A Zombie Apocalypse breaks out in Chicago, Illinois and Doctor Andrew Michaels job is to contain and cure the infected. Using Acupuncture needles made from a special wood, he is able to block electrical signals to the zombies nervous system, and allowing the creature to revert back to being human. Oral and intravenous medications also help start the process.
Allowing the victim to stop receiving signals to his body parts to attack is the first step in reversing the Zombie infection.
Acupuncture (from Latin, acus (needle) and punctura (to puncture) is a form of alternative medicine and a key component of traditional Chinese medicine (TCM) involving thin needles inserted into the body at acupuncture points. It can be associated with the application of heat, pressure, or laser light to these same points. Acupuncture is commonly used for pain relief, though it is also used for a wide range of other conditions. Clinical practice varies depending on the country. There is a diverse range of acupuncture approaches, involving different philosophies. The method used in TCM is likely the most widely adopted in the US. It is rarely used alone but rather as an adjunct to other forms of treatment. TCM theory and practice are not based upon scientific knowledge, and acupuncture has been described as a type of pseudoscience.

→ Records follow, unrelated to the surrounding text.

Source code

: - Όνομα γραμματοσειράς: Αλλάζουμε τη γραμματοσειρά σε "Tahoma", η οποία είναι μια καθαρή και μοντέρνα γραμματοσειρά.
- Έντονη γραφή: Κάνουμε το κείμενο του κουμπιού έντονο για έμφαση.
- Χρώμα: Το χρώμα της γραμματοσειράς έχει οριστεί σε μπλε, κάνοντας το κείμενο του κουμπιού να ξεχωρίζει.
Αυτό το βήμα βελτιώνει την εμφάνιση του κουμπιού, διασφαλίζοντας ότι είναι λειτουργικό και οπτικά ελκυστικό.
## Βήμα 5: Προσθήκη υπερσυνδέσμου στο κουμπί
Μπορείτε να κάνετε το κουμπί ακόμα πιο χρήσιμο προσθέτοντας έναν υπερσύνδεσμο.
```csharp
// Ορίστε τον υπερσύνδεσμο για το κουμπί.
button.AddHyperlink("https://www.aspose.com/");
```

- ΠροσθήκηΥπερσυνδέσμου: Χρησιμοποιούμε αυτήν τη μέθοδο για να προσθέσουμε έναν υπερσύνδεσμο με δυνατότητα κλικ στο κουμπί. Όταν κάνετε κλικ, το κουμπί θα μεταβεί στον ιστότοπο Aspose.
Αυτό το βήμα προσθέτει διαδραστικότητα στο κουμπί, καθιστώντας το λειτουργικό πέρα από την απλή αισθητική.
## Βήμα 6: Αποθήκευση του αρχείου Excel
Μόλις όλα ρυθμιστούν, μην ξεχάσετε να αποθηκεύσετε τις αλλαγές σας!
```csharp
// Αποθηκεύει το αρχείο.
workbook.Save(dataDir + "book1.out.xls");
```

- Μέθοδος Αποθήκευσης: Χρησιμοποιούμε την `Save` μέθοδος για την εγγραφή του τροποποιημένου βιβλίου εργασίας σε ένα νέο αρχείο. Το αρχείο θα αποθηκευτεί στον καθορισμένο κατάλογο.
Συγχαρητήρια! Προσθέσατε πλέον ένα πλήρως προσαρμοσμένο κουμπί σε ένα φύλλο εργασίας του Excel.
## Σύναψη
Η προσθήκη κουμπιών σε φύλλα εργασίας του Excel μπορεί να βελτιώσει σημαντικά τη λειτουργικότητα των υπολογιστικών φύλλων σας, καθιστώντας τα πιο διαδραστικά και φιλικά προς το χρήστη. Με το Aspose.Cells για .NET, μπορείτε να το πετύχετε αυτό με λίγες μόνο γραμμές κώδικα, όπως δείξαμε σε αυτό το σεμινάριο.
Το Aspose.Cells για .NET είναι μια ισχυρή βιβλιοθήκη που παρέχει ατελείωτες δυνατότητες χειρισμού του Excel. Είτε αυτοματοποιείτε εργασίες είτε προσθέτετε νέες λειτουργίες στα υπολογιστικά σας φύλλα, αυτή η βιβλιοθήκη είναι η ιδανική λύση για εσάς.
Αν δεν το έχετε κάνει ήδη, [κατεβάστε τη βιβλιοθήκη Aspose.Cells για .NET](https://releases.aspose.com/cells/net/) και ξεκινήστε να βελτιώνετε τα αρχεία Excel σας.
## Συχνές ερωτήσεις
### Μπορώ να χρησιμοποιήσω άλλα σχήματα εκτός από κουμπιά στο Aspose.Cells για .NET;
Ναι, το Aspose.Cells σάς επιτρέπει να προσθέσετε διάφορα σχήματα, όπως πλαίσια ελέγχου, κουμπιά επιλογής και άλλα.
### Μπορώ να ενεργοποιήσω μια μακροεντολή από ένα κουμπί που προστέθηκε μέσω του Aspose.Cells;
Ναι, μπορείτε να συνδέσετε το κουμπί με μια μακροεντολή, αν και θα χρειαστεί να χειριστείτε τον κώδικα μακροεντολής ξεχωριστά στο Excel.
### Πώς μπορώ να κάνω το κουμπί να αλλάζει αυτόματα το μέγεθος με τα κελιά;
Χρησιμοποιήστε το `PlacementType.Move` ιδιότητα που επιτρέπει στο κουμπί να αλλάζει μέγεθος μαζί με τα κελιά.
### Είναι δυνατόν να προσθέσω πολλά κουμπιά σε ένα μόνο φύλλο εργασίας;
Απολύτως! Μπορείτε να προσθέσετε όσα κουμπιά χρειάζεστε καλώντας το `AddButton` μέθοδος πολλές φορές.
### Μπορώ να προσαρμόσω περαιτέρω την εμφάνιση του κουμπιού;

Zombies are fictional undead creatures created through the reanimation of human corpses. Zombies are most commonly found in horror and fantasy genre works. The term comes from Haitian folklore (Haitian French: zombi, Haitian Creole: zonbi) where a zombie is a dead body animated by magic. Modern depictions of zombies do not necessarily involve magic but invoke other methods such as viruses.
Zombies have a complex literary heritage, with antecedents ranging from Richard Matheson and H. P. Lovecraft to Mary Shelley’s Frankenstein drawing on European folklore of the undead. George A. Romero’s reinvention of the monster for his 1968 film Night of the Living Dead led to several zombie films in the 1980s and a resurgence of popularity in the 2000s. The “zombie apocalypse” concept, in which the civilized world is brought low by a global zombie infestation, became a staple of modern popular art.
The English word “zombie” is first recorded in 1819, in a history of Brazil by the poet Robert Southey, in the form of “zombi”. The Oxford English Dictionary gives the origin of the word as West African, and compares it to the Kongo words nzambi (god) and zumbi (fetish).